* **PAGE EXTRACT**:
————

In this study, we found that the tetracycline resistance rate was the lowest in the northwest China, and the antibiotic was available in Gansu province, which could be the preferred antibiotic for HP eradication in this area. Moreover, the HP resistance rate to furazolidone is generally low in different regions, which can be used to treat refractory HP infection and attain better efficacy.20 It is noteworthy that adverse events and patients’ compliance with tetracycline and furazolidone. As for some patients allergic to penicillin, the bismuth-based quadruple regimen containing tetracycline, furazolidone, or metronidazole with an optimized dose, should be adopted to eradicate HP and overcome high resistance to levofloxacin and clarithromycin.21,22 Individualized treatment based on antibiotics sensitivity can effectively improve the eradication rate of HP as first-line treatment and rescue therapy. Additionally, a previously proven effective empiric therapy could also attain a high eradication rate of HP.23 Therefore, continuous surveillance of local antibiotic resistance patterns is particularly important for empiric treatment.

————

* **PROVIDED DATA**:

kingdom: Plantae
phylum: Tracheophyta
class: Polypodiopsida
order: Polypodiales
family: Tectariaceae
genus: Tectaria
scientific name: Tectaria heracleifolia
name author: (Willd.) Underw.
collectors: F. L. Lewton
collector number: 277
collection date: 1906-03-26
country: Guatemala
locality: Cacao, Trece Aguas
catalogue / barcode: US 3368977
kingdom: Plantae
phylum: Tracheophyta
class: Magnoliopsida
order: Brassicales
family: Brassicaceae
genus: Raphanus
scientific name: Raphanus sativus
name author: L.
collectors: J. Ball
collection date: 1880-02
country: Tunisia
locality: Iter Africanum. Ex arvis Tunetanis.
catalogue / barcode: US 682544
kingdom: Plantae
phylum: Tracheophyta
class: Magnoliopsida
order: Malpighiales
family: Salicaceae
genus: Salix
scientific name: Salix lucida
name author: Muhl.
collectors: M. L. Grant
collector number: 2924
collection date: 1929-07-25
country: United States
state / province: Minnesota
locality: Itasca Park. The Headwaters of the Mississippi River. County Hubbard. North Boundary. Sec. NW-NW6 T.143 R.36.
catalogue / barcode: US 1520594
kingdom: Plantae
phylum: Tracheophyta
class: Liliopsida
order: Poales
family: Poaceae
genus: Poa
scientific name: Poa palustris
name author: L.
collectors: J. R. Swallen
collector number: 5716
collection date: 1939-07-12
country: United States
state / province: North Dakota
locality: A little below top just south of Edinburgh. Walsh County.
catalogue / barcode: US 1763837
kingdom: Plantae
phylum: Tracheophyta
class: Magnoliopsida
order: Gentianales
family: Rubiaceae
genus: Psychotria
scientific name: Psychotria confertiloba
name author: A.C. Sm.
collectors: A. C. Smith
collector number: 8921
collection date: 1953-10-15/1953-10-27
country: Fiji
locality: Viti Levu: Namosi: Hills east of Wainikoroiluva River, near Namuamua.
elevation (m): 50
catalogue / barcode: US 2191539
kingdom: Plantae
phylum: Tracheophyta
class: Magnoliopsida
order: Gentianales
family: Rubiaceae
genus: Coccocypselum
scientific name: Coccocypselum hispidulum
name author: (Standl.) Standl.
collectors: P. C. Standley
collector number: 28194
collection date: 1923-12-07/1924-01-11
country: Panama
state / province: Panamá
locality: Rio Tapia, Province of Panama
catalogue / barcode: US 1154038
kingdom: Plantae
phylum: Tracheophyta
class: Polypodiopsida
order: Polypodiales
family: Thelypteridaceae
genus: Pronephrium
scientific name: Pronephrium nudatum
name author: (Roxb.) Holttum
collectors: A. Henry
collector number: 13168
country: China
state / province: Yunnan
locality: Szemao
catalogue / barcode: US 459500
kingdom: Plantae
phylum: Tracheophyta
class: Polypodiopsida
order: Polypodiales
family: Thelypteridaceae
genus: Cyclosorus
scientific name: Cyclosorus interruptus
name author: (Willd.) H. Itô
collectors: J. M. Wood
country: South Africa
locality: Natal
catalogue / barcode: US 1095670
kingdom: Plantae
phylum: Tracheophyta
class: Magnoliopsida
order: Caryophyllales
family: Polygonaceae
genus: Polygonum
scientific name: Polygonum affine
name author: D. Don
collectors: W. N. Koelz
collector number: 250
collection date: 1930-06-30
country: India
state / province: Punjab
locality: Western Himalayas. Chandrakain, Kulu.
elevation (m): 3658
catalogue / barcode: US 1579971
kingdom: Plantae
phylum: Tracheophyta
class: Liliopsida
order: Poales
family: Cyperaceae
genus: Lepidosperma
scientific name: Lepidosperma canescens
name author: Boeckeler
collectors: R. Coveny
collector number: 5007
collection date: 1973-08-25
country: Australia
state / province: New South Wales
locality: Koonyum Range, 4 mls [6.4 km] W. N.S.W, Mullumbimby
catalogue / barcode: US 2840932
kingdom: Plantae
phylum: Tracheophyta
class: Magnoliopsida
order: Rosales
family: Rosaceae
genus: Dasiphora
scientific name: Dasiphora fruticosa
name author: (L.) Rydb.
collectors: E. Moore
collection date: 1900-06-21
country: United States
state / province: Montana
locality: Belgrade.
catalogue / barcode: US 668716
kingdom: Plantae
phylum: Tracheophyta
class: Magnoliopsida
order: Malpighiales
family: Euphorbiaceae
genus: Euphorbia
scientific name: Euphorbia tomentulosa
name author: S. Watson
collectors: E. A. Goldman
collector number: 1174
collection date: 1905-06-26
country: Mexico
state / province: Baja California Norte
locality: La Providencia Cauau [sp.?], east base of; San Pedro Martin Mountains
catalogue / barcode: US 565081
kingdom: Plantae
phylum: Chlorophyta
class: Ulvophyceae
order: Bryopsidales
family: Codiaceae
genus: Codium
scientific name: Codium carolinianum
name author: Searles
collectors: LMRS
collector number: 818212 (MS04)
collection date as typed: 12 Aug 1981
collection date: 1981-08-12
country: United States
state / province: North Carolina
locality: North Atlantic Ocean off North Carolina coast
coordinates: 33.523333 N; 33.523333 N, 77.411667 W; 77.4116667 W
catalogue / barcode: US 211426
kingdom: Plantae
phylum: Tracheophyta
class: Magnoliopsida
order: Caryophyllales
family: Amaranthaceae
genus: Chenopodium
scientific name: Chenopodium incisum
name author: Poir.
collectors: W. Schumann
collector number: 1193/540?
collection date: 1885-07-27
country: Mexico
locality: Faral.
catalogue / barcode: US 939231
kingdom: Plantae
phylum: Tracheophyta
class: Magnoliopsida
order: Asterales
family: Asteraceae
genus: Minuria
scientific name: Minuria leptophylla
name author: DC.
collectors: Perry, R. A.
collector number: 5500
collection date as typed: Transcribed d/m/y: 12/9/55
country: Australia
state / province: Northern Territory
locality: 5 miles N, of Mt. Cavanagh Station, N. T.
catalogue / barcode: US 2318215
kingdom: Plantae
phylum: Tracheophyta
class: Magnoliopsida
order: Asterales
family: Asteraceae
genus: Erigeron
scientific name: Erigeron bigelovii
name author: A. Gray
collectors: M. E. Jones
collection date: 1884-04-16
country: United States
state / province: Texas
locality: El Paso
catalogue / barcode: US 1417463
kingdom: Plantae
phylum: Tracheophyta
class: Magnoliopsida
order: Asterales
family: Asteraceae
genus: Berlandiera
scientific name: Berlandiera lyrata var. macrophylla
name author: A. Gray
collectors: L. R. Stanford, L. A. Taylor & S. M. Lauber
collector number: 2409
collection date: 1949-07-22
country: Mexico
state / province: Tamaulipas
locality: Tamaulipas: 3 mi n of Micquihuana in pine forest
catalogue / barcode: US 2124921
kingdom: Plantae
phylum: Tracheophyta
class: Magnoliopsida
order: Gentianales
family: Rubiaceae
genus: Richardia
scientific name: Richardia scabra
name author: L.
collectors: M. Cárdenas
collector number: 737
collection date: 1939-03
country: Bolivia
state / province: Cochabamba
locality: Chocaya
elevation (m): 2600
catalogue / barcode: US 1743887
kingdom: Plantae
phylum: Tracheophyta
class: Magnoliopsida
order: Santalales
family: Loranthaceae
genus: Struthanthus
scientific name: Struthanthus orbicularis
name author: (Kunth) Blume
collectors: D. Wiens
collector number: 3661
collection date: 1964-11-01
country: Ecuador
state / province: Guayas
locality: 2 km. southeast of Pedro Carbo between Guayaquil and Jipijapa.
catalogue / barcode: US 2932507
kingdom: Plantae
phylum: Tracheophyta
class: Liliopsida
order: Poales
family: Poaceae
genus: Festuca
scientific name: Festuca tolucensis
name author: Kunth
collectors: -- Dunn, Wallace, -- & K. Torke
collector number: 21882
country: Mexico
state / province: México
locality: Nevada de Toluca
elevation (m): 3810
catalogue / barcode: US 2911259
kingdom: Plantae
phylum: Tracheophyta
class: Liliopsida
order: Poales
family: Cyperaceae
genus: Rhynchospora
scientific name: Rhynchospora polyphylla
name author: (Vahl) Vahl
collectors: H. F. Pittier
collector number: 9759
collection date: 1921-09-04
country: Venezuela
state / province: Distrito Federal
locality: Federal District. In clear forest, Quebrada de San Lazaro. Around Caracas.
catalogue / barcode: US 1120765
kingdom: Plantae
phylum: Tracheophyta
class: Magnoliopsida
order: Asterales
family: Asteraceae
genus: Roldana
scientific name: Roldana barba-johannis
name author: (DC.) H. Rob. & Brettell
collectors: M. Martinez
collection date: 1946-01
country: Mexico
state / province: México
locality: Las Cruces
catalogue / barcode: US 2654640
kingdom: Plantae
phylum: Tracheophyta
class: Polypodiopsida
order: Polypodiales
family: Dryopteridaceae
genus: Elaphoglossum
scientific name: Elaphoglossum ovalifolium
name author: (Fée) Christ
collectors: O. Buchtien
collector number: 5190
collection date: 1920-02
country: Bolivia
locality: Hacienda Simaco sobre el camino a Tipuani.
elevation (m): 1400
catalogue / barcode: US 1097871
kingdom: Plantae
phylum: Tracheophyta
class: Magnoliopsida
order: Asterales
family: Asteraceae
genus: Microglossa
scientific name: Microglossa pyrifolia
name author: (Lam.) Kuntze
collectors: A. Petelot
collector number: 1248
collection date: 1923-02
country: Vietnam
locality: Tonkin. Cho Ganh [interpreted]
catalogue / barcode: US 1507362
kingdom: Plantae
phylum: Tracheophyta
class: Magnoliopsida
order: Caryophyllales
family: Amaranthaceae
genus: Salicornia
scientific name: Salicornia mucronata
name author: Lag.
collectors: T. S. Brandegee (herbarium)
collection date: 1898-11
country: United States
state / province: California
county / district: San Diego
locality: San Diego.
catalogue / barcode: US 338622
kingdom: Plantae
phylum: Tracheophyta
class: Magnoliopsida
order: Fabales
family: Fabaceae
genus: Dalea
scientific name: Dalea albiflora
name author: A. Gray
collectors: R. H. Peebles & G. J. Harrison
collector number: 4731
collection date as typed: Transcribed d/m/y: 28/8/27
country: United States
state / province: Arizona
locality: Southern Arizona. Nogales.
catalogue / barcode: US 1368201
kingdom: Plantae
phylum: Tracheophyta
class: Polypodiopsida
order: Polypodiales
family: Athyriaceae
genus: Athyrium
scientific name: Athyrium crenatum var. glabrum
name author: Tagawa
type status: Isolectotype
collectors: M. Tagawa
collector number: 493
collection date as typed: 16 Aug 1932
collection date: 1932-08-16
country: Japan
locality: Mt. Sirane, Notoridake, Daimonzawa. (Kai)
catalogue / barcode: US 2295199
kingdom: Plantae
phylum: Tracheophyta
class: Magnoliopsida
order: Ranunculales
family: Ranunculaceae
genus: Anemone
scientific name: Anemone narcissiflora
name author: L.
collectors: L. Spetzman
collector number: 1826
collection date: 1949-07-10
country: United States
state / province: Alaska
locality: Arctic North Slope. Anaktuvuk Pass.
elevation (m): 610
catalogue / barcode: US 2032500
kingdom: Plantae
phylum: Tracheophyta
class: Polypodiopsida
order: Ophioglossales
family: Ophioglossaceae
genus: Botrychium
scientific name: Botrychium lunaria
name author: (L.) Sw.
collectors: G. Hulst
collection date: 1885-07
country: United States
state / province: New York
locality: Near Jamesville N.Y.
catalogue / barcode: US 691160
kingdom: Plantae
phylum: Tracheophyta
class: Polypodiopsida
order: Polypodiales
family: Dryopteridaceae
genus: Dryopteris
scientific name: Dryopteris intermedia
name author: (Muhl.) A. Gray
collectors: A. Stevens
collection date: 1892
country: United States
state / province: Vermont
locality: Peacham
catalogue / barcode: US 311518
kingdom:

————

* **THE PROBLEM**:
Write what follows the last sentence of the passage on HP antibiotic resistance and eradication therapy.

* **ANSWER BOX**:
There are still some limitations in this study. First, we included a small sample size, especially the low proportion of patients in different age groups and regions. Thus, we cannot adequately assess the differences in HP resistance rate among various populations. Second, the enrolled subjects were all from Gansu province, the study lacks resistance data from other provinces in northwest China. In the future, it is necessary to expand the sample size from different regions, age distributions and other influencing factors, to further explore and monitor the HP resistance in northwest China more comprehensively.

Conclusion

To summarize, the situation with HP resistance in northwest China is challenging. The prevalence of clarithromycin and levofloxacin resistance rates increase gradually, empirical triple therapies containing these two antibiotics are unrecommended unless susceptibility-guided therapy is carried out. In contrast, tetracycline and amoxicillin resistance rates are relatively low, making them the preferred treatment for HP eradication. Therefore, eradication regimens of HP infection should be selected according to individual susceptibility tests or local resistance status to reduce the secondary resistance rate and improve the eradication rate of HP.

Ethics Approval

This study was reviewed and approved by the Medical Ethics Committee of Lanzhou University Second Hospital (2019A-178). This study complies with the Declaration of Helsinki.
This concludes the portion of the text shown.